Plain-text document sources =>
--- --- ---
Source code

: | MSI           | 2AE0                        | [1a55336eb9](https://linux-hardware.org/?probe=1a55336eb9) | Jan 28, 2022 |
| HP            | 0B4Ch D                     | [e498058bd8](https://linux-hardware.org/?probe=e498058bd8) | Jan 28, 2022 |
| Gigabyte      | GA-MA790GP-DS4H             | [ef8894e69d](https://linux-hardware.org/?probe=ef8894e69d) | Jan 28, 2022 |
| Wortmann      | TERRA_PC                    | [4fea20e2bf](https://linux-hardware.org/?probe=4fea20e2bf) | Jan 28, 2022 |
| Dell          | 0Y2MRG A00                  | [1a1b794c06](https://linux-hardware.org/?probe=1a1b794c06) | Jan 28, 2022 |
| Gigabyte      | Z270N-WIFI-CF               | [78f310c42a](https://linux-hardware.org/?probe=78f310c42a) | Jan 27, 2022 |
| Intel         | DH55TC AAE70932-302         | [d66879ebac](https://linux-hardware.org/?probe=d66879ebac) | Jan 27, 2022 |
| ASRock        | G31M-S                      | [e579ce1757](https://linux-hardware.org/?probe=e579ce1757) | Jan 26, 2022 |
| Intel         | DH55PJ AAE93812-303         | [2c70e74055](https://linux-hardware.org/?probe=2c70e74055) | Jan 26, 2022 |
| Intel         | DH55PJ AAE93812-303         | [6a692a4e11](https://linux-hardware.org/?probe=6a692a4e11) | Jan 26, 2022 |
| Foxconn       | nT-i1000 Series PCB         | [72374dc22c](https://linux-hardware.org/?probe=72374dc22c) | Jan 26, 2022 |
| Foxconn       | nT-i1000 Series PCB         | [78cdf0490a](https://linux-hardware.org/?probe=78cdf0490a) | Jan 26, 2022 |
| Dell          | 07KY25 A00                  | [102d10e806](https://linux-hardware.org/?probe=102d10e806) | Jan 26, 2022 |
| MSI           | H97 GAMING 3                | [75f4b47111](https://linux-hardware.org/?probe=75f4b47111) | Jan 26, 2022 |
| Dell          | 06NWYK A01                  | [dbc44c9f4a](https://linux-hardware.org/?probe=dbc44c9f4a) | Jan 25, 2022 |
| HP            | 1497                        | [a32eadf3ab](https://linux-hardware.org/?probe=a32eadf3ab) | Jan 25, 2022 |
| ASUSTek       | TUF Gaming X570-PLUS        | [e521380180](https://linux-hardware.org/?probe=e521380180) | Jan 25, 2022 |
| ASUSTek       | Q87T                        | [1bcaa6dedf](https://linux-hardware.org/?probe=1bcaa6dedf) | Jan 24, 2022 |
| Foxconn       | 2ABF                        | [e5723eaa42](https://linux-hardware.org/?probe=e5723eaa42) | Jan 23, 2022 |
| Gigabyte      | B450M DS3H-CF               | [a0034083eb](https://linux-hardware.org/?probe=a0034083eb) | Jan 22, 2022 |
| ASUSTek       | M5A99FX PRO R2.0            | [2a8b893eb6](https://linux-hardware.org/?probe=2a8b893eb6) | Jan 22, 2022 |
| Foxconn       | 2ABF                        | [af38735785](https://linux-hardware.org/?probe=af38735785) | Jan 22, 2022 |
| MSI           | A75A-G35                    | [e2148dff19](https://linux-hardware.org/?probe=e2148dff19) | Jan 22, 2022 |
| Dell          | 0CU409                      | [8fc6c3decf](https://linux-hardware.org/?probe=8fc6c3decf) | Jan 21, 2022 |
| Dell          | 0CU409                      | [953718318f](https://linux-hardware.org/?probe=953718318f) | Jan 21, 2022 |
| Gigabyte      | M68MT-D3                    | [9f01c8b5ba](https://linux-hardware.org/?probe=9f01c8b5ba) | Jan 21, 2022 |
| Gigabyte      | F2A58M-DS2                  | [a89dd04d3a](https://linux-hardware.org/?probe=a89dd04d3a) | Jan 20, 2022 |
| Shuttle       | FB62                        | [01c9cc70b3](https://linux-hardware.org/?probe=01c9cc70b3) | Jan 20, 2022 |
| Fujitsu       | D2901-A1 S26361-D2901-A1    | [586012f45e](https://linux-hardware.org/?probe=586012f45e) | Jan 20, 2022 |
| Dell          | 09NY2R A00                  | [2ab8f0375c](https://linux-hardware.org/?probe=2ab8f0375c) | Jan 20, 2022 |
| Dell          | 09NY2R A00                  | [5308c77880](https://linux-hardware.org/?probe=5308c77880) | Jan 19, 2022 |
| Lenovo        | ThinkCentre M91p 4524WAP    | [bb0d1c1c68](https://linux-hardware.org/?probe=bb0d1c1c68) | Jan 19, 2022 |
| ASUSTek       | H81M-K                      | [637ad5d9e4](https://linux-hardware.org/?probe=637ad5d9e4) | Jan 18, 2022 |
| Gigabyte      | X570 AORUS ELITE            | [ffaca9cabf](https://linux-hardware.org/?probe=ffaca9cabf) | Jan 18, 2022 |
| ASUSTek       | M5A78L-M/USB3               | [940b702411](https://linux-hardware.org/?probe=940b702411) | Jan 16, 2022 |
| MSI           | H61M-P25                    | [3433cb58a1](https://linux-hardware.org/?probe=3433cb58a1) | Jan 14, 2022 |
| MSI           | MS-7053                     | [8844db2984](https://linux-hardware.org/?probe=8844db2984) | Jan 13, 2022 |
--- --- ---
WORK TO BE COMPLETED => Reproduce exactly the lines from the beginning of the entries above up to and including the line that contains "[4fea20e2bf](https://linux-hardware.org/?probe=4fea20e2bf) | Jan".

EXERCISE RESPONSE =>
Source code

: | MSI           | 2AE0                        | [1a55336eb9](https://linux-hardware.org/?probe=1a55336eb9) | Jan 28, 2022 |
| HP            | 0B4Ch D                     | [e498058bd8](https://linux-hardware.org/?probe=e498058bd8) | Jan 28, 2022 |
| Gigabyte      | GA-MA790GP-DS4H             | [ef8894e69d](https://linux-hardware.org/?probe=ef8894e69d) | Jan 28, 2022 |
| Wortmann      | TERRA_PC                    | [4fea20e2bf](https://linux-hardware.org/?probe=4fea20e2bf) | Jan 28, 2022 |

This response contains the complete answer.